BEGIN EXCERPTED PASSAGE

Member of the Connecticut Senate from the 32nd district
- In office 1929–1931
- Preceded by: Scovill M. Buckingham
- Succeeded by: James M. Whittlesey

Member of the Connecticut House of Representatives from New Milford
- In office 1939–1941

Personal details
- Born: December 12, 1887 Washington, Connecticut, U.S.
- Died: August 28, 1978 (aged 90) New Milford, Connecticut, U.S.
- Party: Republican

= Mary B. Weaver =

American farmer and politician (1887–1978)

Mary Baker Weaver (December 12, 1887 – August 28, 1978) was an American farmer and state legislator in Connecticut. A Republican, she served in the Connecticut House of Representatives from 1923 to 1929, representing the town of New Milford, and the Connecticut Senate from 1929 to 1931, representing the 32nd district. She again represented New Milford in the House of Representatives from 1939 to 1941.

END EXCERPTED PASSAGE

WORK ORDER
Please answer from the Mary B. Weaver profile: who preceded her as the member of the Connecticut Senate from the 32nd district?

BEGIN DATA UNDER STUDY

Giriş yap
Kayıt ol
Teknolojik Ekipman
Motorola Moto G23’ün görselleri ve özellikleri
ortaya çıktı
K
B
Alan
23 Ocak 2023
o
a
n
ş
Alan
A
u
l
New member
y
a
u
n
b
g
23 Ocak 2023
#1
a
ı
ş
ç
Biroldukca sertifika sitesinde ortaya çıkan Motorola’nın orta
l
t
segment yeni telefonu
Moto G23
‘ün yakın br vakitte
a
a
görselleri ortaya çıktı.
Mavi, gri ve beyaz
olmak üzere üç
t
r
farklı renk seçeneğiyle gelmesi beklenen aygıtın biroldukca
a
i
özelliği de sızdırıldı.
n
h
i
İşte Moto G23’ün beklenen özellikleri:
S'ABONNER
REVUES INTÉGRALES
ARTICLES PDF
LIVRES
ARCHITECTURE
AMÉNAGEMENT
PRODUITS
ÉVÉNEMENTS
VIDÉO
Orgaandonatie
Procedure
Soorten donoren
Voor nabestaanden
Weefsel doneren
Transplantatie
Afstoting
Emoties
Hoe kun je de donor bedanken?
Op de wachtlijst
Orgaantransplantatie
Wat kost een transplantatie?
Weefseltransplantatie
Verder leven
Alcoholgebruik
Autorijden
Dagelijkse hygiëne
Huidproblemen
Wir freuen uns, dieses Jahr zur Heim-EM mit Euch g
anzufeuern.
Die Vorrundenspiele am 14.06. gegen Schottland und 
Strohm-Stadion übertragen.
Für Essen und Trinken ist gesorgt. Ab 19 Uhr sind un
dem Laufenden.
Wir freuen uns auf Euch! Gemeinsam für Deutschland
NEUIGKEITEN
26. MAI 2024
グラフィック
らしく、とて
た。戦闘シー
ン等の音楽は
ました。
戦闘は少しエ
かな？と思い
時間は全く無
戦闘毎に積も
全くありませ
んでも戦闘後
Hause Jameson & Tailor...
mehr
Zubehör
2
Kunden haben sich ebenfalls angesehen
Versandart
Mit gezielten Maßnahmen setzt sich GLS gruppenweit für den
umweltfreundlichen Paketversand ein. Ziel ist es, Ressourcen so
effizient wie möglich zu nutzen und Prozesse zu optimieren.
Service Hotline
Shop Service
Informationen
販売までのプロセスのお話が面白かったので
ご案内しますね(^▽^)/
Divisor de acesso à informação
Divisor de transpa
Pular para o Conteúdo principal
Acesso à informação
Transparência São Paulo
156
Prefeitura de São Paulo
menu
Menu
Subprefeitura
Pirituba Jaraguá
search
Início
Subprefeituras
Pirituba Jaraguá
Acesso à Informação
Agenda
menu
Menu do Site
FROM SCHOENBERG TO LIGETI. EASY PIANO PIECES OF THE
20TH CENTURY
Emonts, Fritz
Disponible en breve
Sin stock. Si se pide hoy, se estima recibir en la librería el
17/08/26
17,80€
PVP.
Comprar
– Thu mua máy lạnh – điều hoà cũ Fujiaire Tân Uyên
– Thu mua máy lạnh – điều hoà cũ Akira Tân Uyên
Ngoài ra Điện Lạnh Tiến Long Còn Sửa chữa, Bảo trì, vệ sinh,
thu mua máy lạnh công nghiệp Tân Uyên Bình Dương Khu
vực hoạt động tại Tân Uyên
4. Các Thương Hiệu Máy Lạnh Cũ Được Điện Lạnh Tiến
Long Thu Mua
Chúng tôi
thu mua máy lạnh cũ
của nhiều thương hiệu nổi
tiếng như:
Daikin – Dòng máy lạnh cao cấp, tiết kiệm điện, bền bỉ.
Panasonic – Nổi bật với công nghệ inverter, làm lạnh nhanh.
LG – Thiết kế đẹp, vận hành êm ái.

END DATA UNDER STUDY

WRITTEN ANSWER
Scovill M. Buckingham